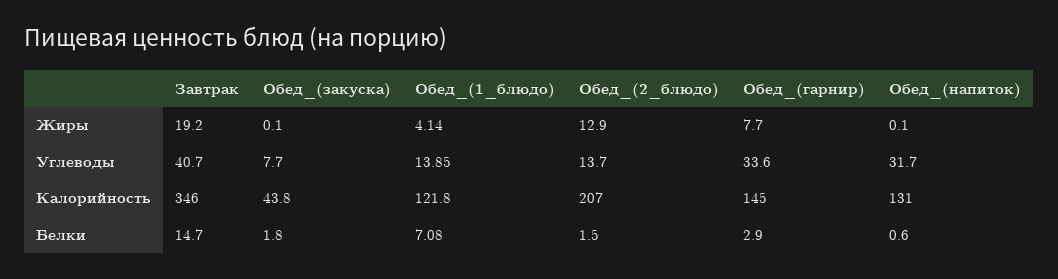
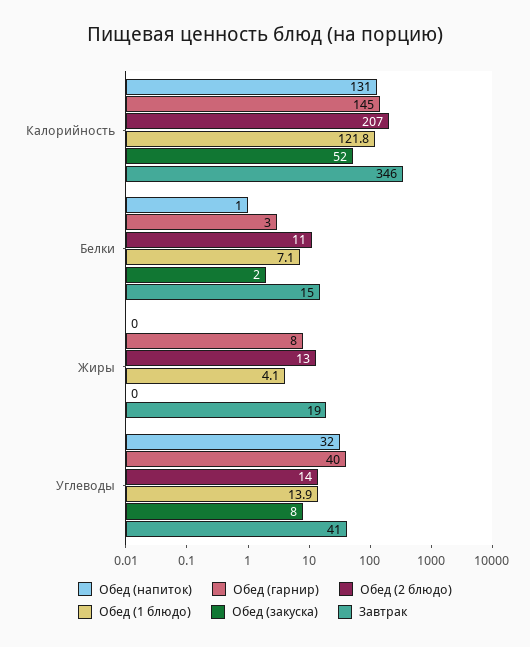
  {
    "Завтрак": {
      "Жиры": 19.2,
      "Углеводы": 40.7,
      "Калорийность": 346,
      "Белки": 14.7
    },
    "Обед_(закуска)": {
      "Жиры": 0.1,
      "Углеводы": 7.7,
-     "Калорийность": 43.8,
+     "Калорийность": 52,
      "Белки": 1.8
    },
    "Обед_(1_блюдо)": {
      "Жиры": 4.14,
      "Углеводы": 13.85,
      "Калорийность": 121.8,
      "Белки": 7.08
    },
    "Обед_(2_блюдо)": {
      "Жиры": 12.9,
      "Углеводы": 13.7,
      "Калорийность": 207,
-     "Белки": 1.5
+     "Белки": 11
    },
    "Обед_(гарнир)": {
      "Жиры": 7.7,
-     "Углеводы": 33.6,
+     "Углеводы": 40,
      "Калорийность": 145,
      "Белки": 2.9
    },
    "Обед_(напиток)": {
      "Жиры": 0.1,
      "Углеводы": 31.7,
      "Калорийность": 131,
      "Белки": 0.6
    }
  }

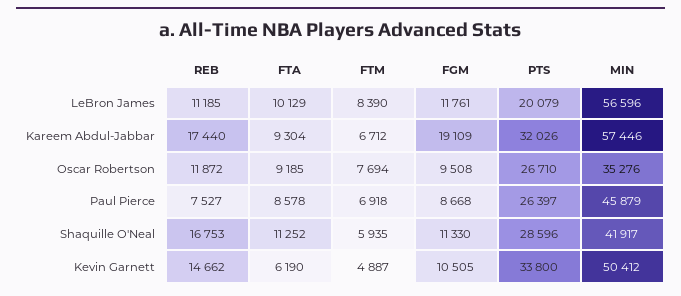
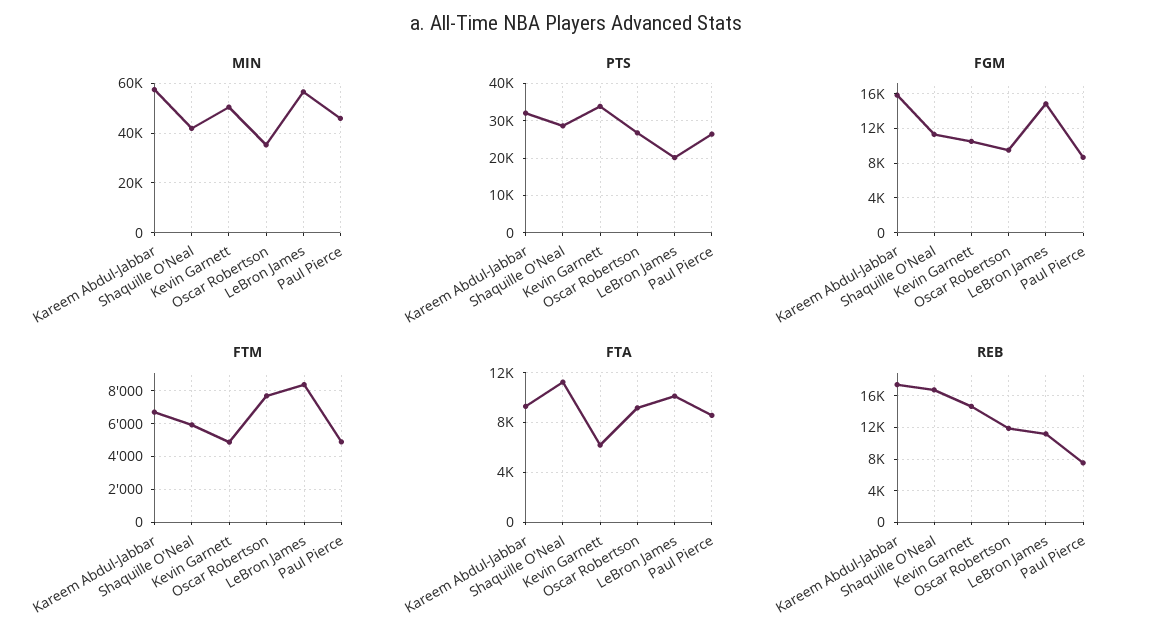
  {
    "REB": {
      "LeBron James": 11185,
      "Kareem Abdul-Jabbar": 17440,
      "Oscar Robertson": 11872,
      "Paul Pierce": 7527,
      "Shaquille O'Neal": 16753,
      "Kevin Garnett": 14662
    },
    "FTA": {
      "LeBron James": 10129,
      "Kareem Abdul-Jabbar": 9304,
      "Oscar Robertson": 9185,
      "Paul Pierce": 8578,
      "Shaquille O'Neal": 11252,
      "Kevin Garnett": 6190
    },
    "FTM": {
      "LeBron James": 8390,
      "Kareem Abdul-Jabbar": 6712,
      "Oscar Robertson": 7694,
-     "Paul Pierce": 6918,
+     "Paul Pierce": 5000,
      "Shaquille O'Neal": 5935,
      "Kevin Garnett": 4887
    },
    "FGM": {
-     "LeBron James": 11761,
+     "LeBron James": 15000,
-     "Kareem Abdul-Jabbar": 19109,
+     "Kareem Abdul-Jabbar": 16000,
      "Oscar Robertson": 9508,
      "Paul Pierce": 8668,
      "Shaquille O'Neal": 11330,
      "Kevin Garnett": 10505
    },
    "PTS": {
      "LeBron James": 20079,
      "Kareem Abdul-Jabbar": 32026,
      "Oscar Robertson": 26710,
      "Paul Pierce": 26397,
      "Shaquille O'Neal": 28596,
      "Kevin Garnett": 33800
    },
    "MIN": {
      "LeBron James": 56596,
      "Kareem Abdul-Jabbar": 57446,
      "Oscar Robertson": 35276,
      "Paul Pierce": 45879,
      "Shaquille O'Neal": 41917,
      "Kevin Garnett": 50412
    }
  }

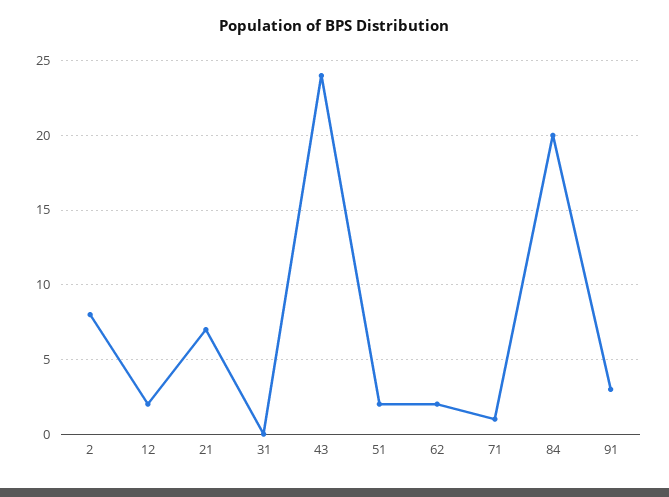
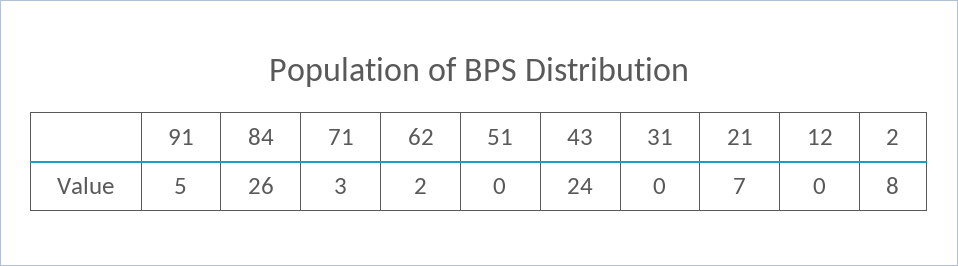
  {
    "2": 8,
-   "12": 2,
+   "12": 0,
    "21": 7,
    "31": 0,
    "43": 24,
-   "51": 2,
+   "51": 0,
    "62": 2,
-   "71": 1,
+   "71": 3,
-   "84": 20,
+   "84": 26,
-   "91": 3
+   "91": 5
  }

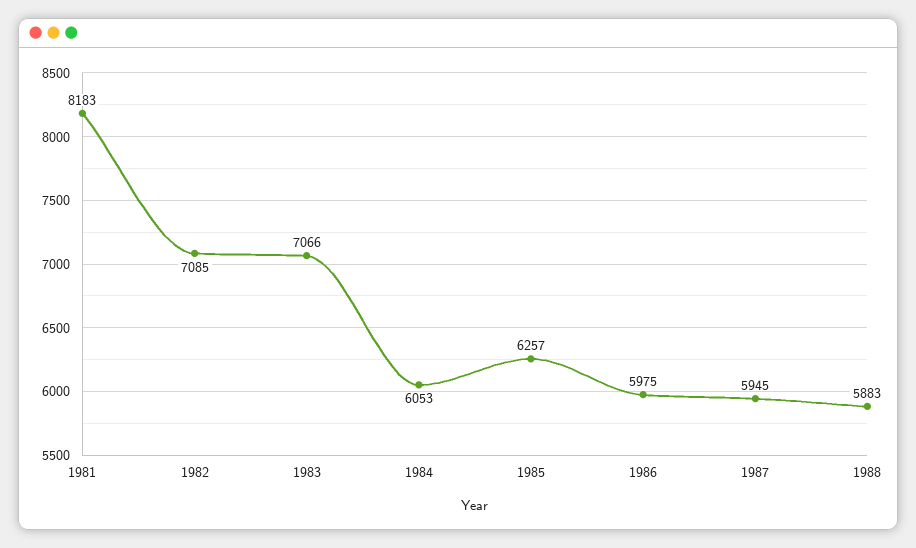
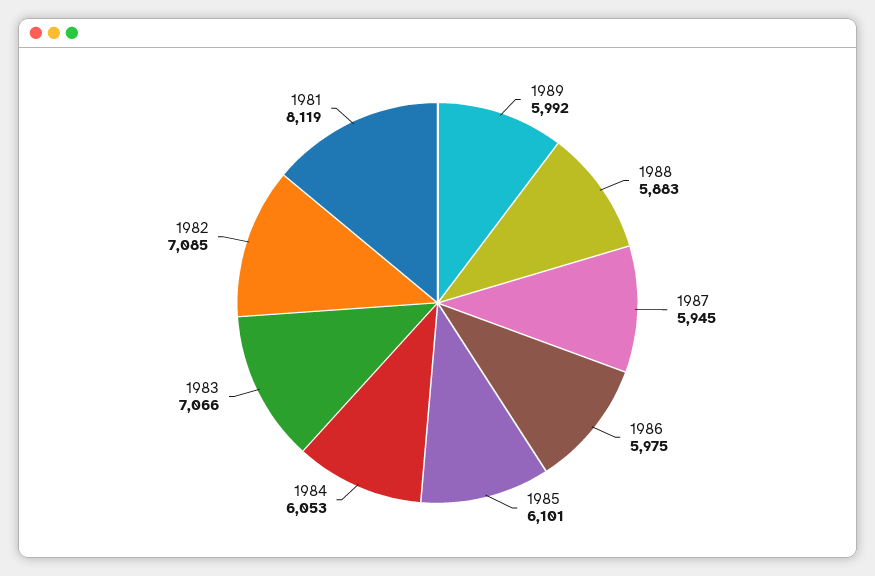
  {
-   "1981": 8183,
+   "1981": 8119,
    "1982": 7085,
    "1983": 7066,
    "1984": 6053,
-   "1985": 6257,
+   "1985": 6101,
    "1986": 5975,
    "1987": 5945,
-   "1988": 5883
+   "1988": 5883,
+   "1989": 5992
  }

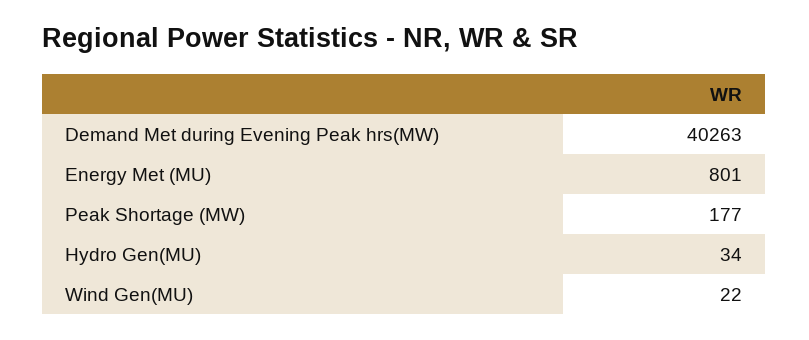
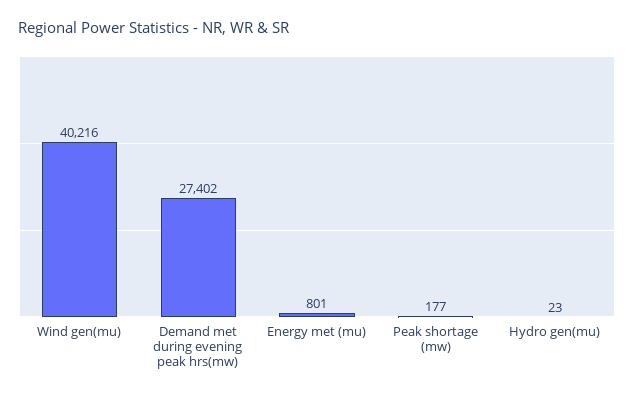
  {
-   "Demand Met during Evening Peak hrs(MW)": 40263,
+   "Demand Met during Evening Peak hrs(MW)": 27402,
    "Energy Met (MU)": 801,
    "Peak Shortage (MW)": 177,
-   "Hydro Gen(MU)": 34,
+   "Hydro Gen(MU)": 23,
-   "Wind Gen(MU)": 22
+   "Wind Gen(MU)": 40216
  }

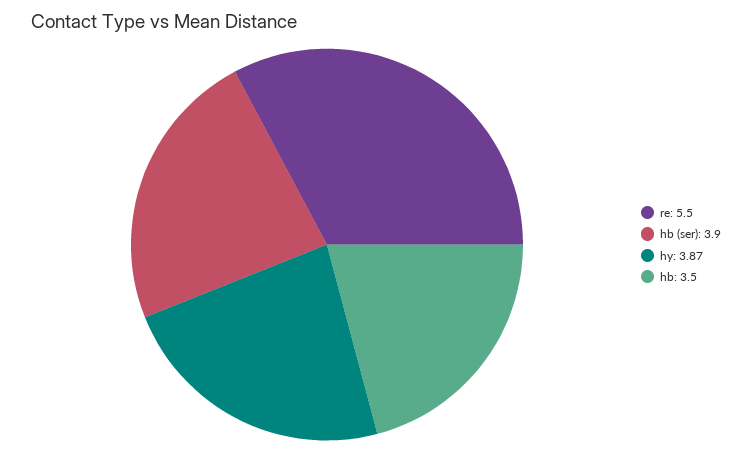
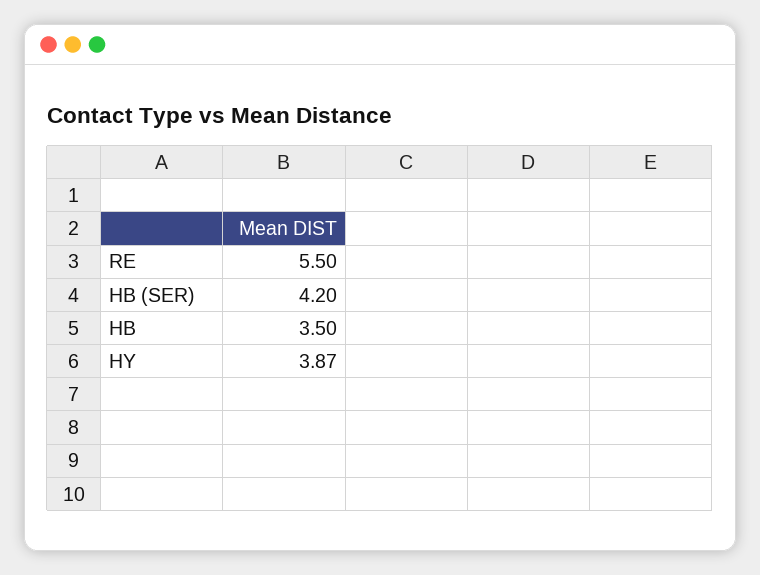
  {
    "re": 5.5,
-   "hb (ser)": 3.9,
+   "hb (ser)": 4.2,
    "hy": 3.87,
    "hb": 3.5
  }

> **EXERCISE OBJECTIVE**
A faithful copy of the data above is wanted, with every image left out.

> **ANSWER TO THE EXERCISE**
  {
    "Завтрак": {
      "Жиры": 19.2,
      "Углеводы": 40.7,
      "Калорийность": 346,
      "Белки": 14.7
    },
    "Обед_(закуска)": {
      "Жиры": 0.1,
      "Углеводы": 7.7,
-     "Калорийность": 43.8,
+     "Калорийность": 52,
      "Белки": 1.8
    },
    "Обед_(1_блюдо)": {
      "Жиры": 4.14,
      "Углеводы": 13.85,
      "Калорийность": 121.8,
      "Белки": 7.08
    },
    "Обед_(2_блюдо)": {
      "Жиры": 12.9,
      "Углеводы": 13.7,
      "Калорийность": 207,
-     "Белки": 1.5
+     "Белки": 11
    },
    "Обед_(гарнир)": {
      "Жиры": 7.7,
-     "Углеводы": 33.6,
+     "Углеводы": 40,
      "Калорийность": 145,
      "Белки": 2.9
    },
    "Обед_(напиток)": {
      "Жиры": 0.1,
      "Углеводы": 31.7,
      "Калорийность": 131,
      "Белки": 0.6
    }
  }

  {
    "REB": {
      "LeBron James": 11185,
      "Kareem Abdul-Jabbar": 17440,
      "Oscar Robertson": 11872,
      "Paul Pierce": 7527,
      "Shaquille O'Neal": 16753,
      "Kevin Garnett": 14662
    },
    "FTA": {
      "LeBron James": 10129,
      "Kareem Abdul-Jabbar": 9304,
      "Oscar Robertson": 9185,
      "Paul Pierce": 8578,
      "Shaquille O'Neal": 11252,
      "Kevin Garnett": 6190
    },
    "FTM": {
      "LeBron James": 8390,
      "Kareem Abdul-Jabbar": 6712,
      "Oscar Robertson": 7694,
-     "Paul Pierce": 6918,
+     "Paul Pierce": 5000,
      "Shaquille O'Neal": 5935,
      "Kevin Garnett": 4887
    },
    "FGM": {
-     "LeBron James": 11761,
+     "LeBron James": 15000,
-     "Kareem Abdul-Jabbar": 19109,
+     "Kareem Abdul-Jabbar": 16000,
      "Oscar Robertson": 9508,
      "Paul Pierce": 8668,
      "Shaquille O'Neal": 11330,
      "Kevin Garnett": 10505
    },
    "PTS": {
      "LeBron James": 20079,
      "Kareem Abdul-Jabbar": 32026,
      "Oscar Robertson": 26710,
      "Paul Pierce": 26397,
      "Shaquille O'Neal": 28596,
      "Kevin Garnett": 33800
    },
    "MIN": {
      "LeBron James": 56596,
      "Kareem Abdul-Jabbar": 57446,
      "Oscar Robertson": 35276,
      "Paul Pierce": 45879,
      "Shaquille O'Neal": 41917,
      "Kevin Garnett": 50412
    }
  }

  {
    "2": 8,
-   "12": 2,
+   "12": 0,
    "21": 7,
    "31": 0,
    "43": 24,
-   "51": 2,
+   "51": 0,
    "62": 2,
-   "71": 1,
+   "71": 3,
-   "84": 20,
+   "84": 26,
-   "91": 3
+   "91": 5
  }

  {
-   "1981": 8183,
+   "1981": 8119,
    "1982": 7085,
    "1983": 7066,
    "1984": 6053,
-   "1985": 6257,
+   "1985": 6101,
    "1986": 5975,
    "1987": 5945,
-   "1988": 5883
+   "1988": 5883,
+   "1989": 5992
  }

  {
-   "Demand Met during Evening Peak hrs(MW)": 40263,
+   "Demand Met during Evening Peak hrs(MW)": 27402,
    "Energy Met (MU)": 801,
    "Peak Shortage (MW)": 177,
-   "Hydro Gen(MU)": 34,
+   "Hydro Gen(MU)": 23,
-   "Wind Gen(MU)": 22
+   "Wind Gen(MU)": 40216
  }

  {
    "re": 5.5,
-   "hb (ser)": 3.9,
+   "hb (ser)": 4.2,
    "hy": 3.87,
    "hb": 3.5
  }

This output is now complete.